*과제 내용*. 아래 항목에서 다음 문자열이 들어 있는 줄을 모두 그대로 반환하세요: "чрез". 대소문자를 구분합니다.

▼

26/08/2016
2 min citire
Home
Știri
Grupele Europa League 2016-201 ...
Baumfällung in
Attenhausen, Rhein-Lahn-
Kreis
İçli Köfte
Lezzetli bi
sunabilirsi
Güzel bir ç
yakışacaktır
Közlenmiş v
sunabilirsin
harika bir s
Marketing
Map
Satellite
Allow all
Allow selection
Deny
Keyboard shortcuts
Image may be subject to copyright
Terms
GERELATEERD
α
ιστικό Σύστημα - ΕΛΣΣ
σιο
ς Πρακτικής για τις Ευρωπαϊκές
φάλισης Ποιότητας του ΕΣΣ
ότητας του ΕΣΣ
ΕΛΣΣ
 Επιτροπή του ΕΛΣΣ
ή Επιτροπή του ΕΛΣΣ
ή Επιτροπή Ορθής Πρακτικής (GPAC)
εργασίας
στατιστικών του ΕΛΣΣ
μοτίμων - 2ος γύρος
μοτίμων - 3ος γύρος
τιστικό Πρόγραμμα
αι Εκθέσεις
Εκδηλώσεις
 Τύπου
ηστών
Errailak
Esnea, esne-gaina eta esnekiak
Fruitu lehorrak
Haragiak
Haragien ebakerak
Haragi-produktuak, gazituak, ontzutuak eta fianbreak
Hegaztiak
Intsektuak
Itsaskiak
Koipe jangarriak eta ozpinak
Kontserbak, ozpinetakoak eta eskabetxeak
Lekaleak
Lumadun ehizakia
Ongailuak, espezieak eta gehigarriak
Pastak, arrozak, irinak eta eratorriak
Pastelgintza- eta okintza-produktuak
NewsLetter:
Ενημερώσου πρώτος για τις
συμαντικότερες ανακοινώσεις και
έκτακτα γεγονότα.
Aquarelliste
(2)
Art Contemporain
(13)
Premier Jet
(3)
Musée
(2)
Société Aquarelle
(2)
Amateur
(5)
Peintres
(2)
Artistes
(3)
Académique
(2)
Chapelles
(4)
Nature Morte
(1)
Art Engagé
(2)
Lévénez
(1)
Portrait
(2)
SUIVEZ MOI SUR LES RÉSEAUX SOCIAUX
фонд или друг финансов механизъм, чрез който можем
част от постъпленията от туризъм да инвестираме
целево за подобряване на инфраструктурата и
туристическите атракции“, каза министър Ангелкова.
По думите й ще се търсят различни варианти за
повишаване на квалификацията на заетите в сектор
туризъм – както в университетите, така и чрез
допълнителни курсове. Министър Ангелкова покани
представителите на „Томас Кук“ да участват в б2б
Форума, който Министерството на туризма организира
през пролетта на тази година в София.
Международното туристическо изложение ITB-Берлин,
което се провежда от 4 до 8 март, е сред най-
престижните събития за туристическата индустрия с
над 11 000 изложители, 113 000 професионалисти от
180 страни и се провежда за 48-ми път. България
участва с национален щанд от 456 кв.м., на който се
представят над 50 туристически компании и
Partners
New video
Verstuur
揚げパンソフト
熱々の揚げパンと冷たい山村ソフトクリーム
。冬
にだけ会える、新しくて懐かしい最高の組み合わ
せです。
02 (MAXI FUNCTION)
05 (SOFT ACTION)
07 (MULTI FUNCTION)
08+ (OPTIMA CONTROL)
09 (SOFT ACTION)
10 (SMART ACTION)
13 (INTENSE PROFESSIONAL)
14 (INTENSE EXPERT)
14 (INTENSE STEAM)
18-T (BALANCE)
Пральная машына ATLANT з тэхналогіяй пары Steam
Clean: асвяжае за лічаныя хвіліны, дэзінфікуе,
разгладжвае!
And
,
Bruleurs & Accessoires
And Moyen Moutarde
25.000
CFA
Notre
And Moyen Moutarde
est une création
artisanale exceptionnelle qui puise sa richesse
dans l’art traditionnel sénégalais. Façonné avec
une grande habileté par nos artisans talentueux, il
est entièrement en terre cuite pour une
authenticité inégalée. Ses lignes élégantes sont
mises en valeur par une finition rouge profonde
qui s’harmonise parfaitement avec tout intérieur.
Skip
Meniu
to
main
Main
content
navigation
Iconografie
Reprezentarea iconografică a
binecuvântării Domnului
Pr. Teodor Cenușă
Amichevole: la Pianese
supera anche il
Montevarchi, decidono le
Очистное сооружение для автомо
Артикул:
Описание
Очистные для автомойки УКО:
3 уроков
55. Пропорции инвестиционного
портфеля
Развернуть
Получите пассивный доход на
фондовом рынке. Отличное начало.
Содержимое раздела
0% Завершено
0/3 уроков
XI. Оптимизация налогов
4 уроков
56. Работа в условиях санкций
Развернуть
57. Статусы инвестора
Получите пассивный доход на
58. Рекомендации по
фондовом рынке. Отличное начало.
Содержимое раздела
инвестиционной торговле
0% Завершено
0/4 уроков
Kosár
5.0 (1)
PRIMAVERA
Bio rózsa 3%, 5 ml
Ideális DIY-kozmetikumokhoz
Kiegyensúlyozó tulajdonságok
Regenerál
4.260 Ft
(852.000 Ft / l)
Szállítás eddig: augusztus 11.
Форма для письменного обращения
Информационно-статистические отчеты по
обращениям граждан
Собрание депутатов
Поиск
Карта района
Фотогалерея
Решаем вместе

▲

*답안 작성란*.
фонд или друг финансов механизъм, чрез който можем
туризъм – както в университетите, така и чрез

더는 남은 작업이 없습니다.